- **Exercise description**: Please copy every record below exactly and leave out the pictures.
↓
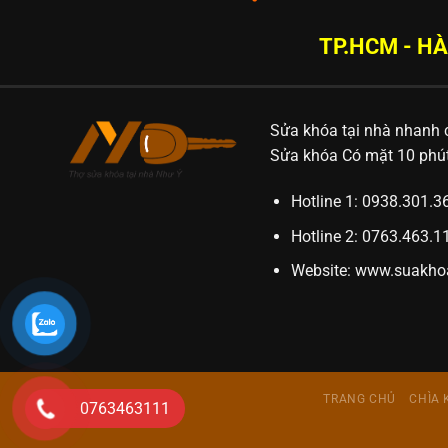
TP.HCM - HÀ
Sửa khóa tại nhà nhanh c
Sửa khóa Có mặt 10 phút,
Hotline 1: 0938.301.
Hotline 2: 0763.463.
Website:
www.suakho
TRANG CHỦ
CHÌA 
0763463111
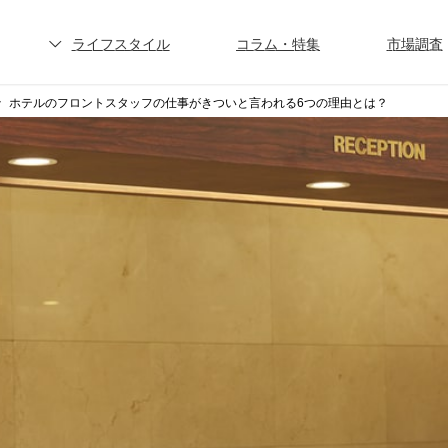
ライフスタイル
コラム・特集
市場調査
ホテルのフロントスタッフの仕事がきついと言われる6つの理由とは？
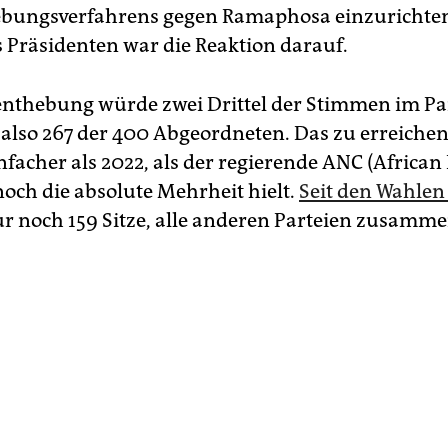
bungsverfahrens gegen Ramaphosa einzurichten
s Präsidenten war die Reaktion darauf.
nthebung würde zwei Drittel der Stimmen im P
 also 267 der 400 Abgeordneten. Das zu erreichen
nfacher als 2022, als der regierende ANC (African
noch die absolute Mehrheit hielt.
Seit den Wahlen
r noch 159 Sitze, alle anderen Parteien zusamm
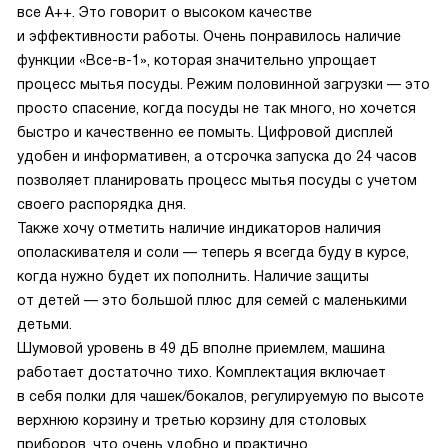
все А++. Это говорит о высоком качестве
и эффективности работы. Очень понравилось наличие
функции «Все-в-1», которая значительно упрощает
процесс мытья посуды. Режим половинной загрузки — это
просто спасение, когда посуды не так много, но хочется
быстро и качественно ее помыть. Цифровой дисплей
удобен и информативен, а отсрочка запуска до 24 часов
позволяет планировать процесс мытья посуды с учетом
своего распорядка дня.
Также хочу отметить наличие индикаторов наличия
ополаскивателя и соли — теперь я всегда буду в курсе,
когда нужно будет их пополнить. Наличие защиты
от детей — это большой плюс для семей с маленькими
детьми.
Шумовой уровень в 49 дБ вполне приемлем, машина
работает достаточно тихо. Комплектация включает
в себя полки для чашек/бокалов, регулируемую по высоте
верхнюю корзину и третью корзину для столовых
приборов, что очень удобно и практично.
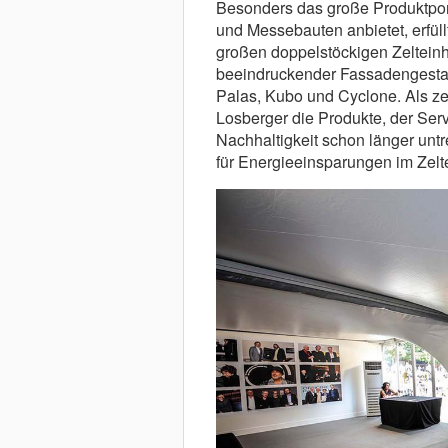
Besonders das große Produktport
und Messebauten anbietet, erfüll
großen doppelstöckigen Zelteinh
beeindruckender Fassadengestal
Palas, Kubo und Cyclone. Als zer
Losberger die Produkte, der Ser
Nachhaltigkeit schon länger unt
für Energieeinsparungen im Zelt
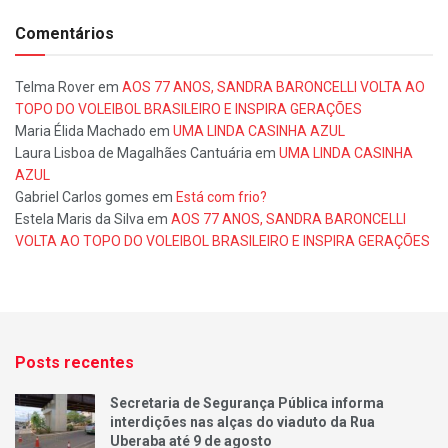
Comentários
Telma Rover
em
AOS 77 ANOS, SANDRA BARONCELLI VOLTA AO
TOPO DO VOLEIBOL BRASILEIRO E INSPIRA GERAÇÕES
Maria Élida Machado
em
UMA LINDA CASINHA AZUL
Laura Lisboa de Magalhães Cantuária
em
UMA LINDA CASINHA
AZUL
Gabriel Carlos gomes
em
Está com frio?
Estela Maris da Silva
em
AOS 77 ANOS, SANDRA BARONCELLI
VOLTA AO TOPO DO VOLEIBOL BRASILEIRO E INSPIRA GERAÇÕES
Posts recentes
Secretaria de Segurança Pública informa
interdições nas alças do viaduto da Rua
Uberaba até 9 de agosto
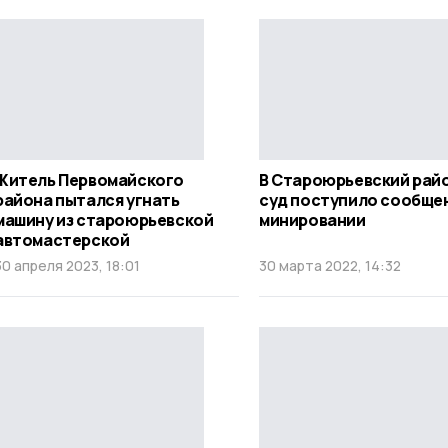
Житель Первомайского
В Староюрьевский рай
района пытался угнать
суд поступило сообще
машину из староюрьевской
минировании
автомастерской
30 апреля 2023, 18:01
30 марта 2022, 14:32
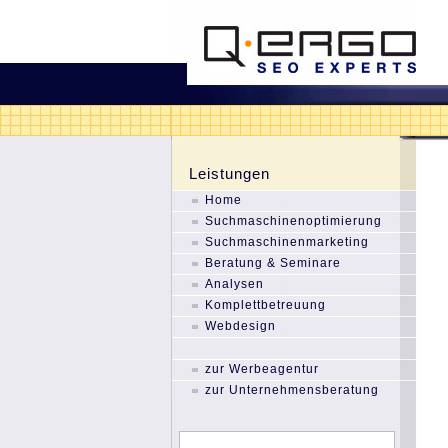
Leistungen
Home
Suchmaschinenoptimierung
Suchmaschinenmarketing
Beratung & Seminare
Analysen
Komplettbetreuung
Webdesign
zur Werbeagentur
zur Unternehmensberatung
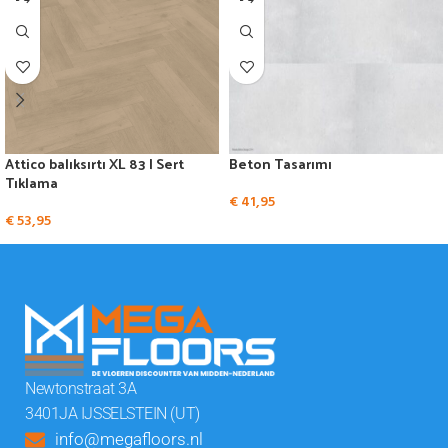
Attico balıksırtı XL 83 | Sert
Beton Tasarımı
Tıklama
€
41,95
€
53,95
Newtonstraat 3A
3401JA IJSSELSTEIN (UT)
info@megafloors.nl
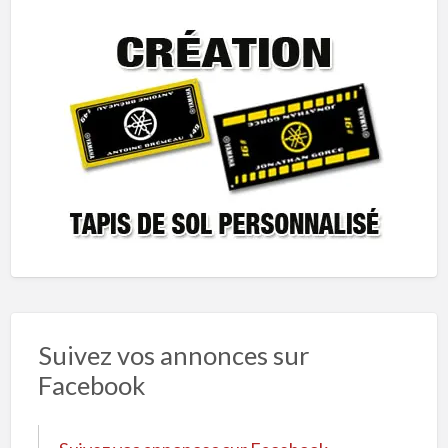
Suivez vos annonces sur
Facebook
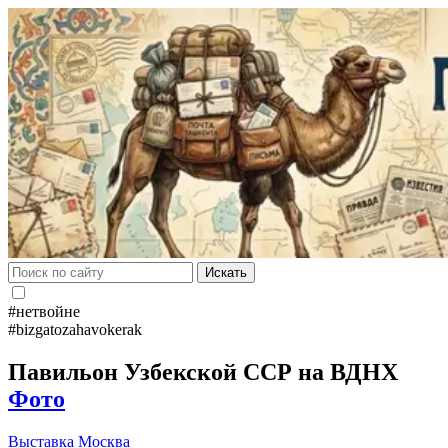
Искать
#нетвойне
#bizgatozahavokerak
Павильон Узбекской ССР на ВДНХ
Фото
Выставка
Москва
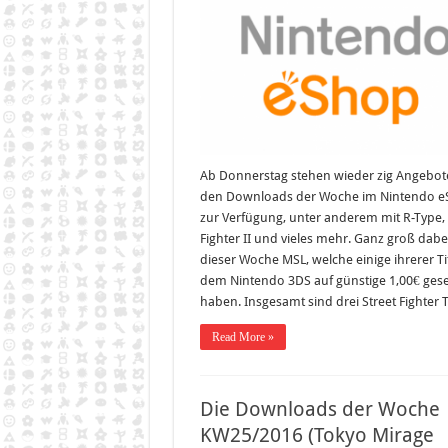
KW30/2016
(Street
Fighter
II,
R-
Type)
Ab Donnerstag stehen wieder zig Angebot
den Downloads der Woche im Nintendo 
zur Verfügung, unter anderem mit R-Type, 
Fighter II und vieles mehr. Ganz groß dabei 
dieser Woche MSL, welche einige ihrerer Tit
dem Nintendo 3DS auf günstige 1,00€ ges
haben. Insgesamt sind drei Street Fighter T
Read More »
Die Downloads der Woche
KW25/2016 (Tokyo Mirage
↑
- **Response**:
TP.HCM - HÀ
Sửa khóa tại nhà nhanh c
Sửa khóa Có mặt 10 phút,
Hotline 1: 0938.301.
Hotline 2: 0763.463.
Website:
www.suakho
TRANG CHỦ
CHÌA 
0763463111
ライフスタイル
コラム・特集
市場調査
ホテルのフロントスタッフの仕事がきついと言われる6つの理由とは？
bungsverfahrens gegen Ramaphosa einzurichten
s Präsidenten war die Reaktion darauf.
nthebung würde zwei Drittel der Stimmen im P
 also 267 der 400 Abgeordneten. Das zu erreichen
nfacher als 2022, als der regierende ANC (African
noch die absolute Mehrheit hielt.
Seit den Wahlen
r noch 159 Sitze, alle anderen Parteien zusamm
все А++. Это говорит о высоком качестве
и эффективности работы. Очень понравилось наличие
функции «Все-в-1», которая значительно упрощает
процесс мытья посуды. Режим половинной загрузки — это
просто спасение, когда посуды не так много, но хочется
быстро и качественно ее помыть. Цифровой дисплей
удобен и информативен, а отсрочка запуска до 24 часов
позволяет планировать процесс мытья посуды с учетом
своего распорядка дня.
Также хочу отметить наличие индикаторов наличия
ополаскивателя и соли — теперь я всегда буду в курсе,
когда нужно будет их пополнить. Наличие защиты
от детей — это большой плюс для семей с маленькими
детьми.
Шумовой уровень в 49 дБ вполне приемлем, машина
работает достаточно тихо. Комплектация включает
в себя полки для чашек/бокалов, регулируемую по высоте
верхнюю корзину и третью корзину для столовых
приборов, что очень удобно и практично.
Besonders das große Produktport
und Messebauten anbietet, erfüll
großen doppelstöckigen Zelteinh
beeindruckender Fassadengestal
Palas, Kubo und Cyclone. Als zer
Losberger die Produkte, der Ser
Nachhaltigkeit schon länger unt
für Energieeinsparungen im Zelt
Comentários
Telma Rover
em
AOS 77 ANOS, SANDRA BARONCELLI VOLTA AO
TOPO DO VOLEIBOL BRASILEIRO E INSPIRA GERAÇÕES
Maria Élida Machado
em
UMA LINDA CASINHA AZUL
Laura Lisboa de Magalhães Cantuária
em
UMA LINDA CASINHA
AZUL
Gabriel Carlos gomes
em
Está com frio?
Estela Maris da Silva
em
AOS 77 ANOS, SANDRA BARONCELLI
VOLTA AO TOPO DO VOLEIBOL BRASILEIRO E INSPIRA GERAÇÕES
Posts recentes
Secretaria de Segurança Pública informa
interdições nas alças do viaduto da Rua
Uberaba até 9 de agosto
Житель Первомайского
В Староюрьевский рай
района пытался угнать
суд поступило сообще
машину из староюрьевской
минировании
автомастерской
30 апреля 2023, 18:01
30 марта 2022, 14:32
Leistungen
Home
Suchmaschinenoptimierung
Suchmaschinenmarketing
Beratung & Seminare
Analysen
Komplettbetreuung
Webdesign
zur Werbeagentur
zur Unternehmensberatung
Attico balıksırtı XL 83 | Sert
Beton Tasarımı
Tıklama
€
41,95
€
53,95
Newtonstraat 3A
3401JA IJSSELSTEIN (UT)
info@megafloors.nl
Suivez vos annonces sur
Facebook
Искать
#нетвойне
#bizgatozahavokerak
Павильон Узбекской ССР на ВДНХ
Фото
Выставка
Москва
KW30/2016
(Street
Fighter
II,
R-
Type)
Ab Donnerstag stehen wieder zig Angebot
den Downloads der Woche im Nintendo 
zur Verfügung, unter anderem mit R-Type, 
Fighter II und vieles mehr. Ganz groß dabei 
dieser Woche MSL, welche einige ihrerer Tit
dem Nintendo 3DS auf günstige 1,00€ ges
haben. Insgesamt sind drei Street Fighter T
Read More »
Die Downloads der Woche
KW25/2016 (Tokyo Mirage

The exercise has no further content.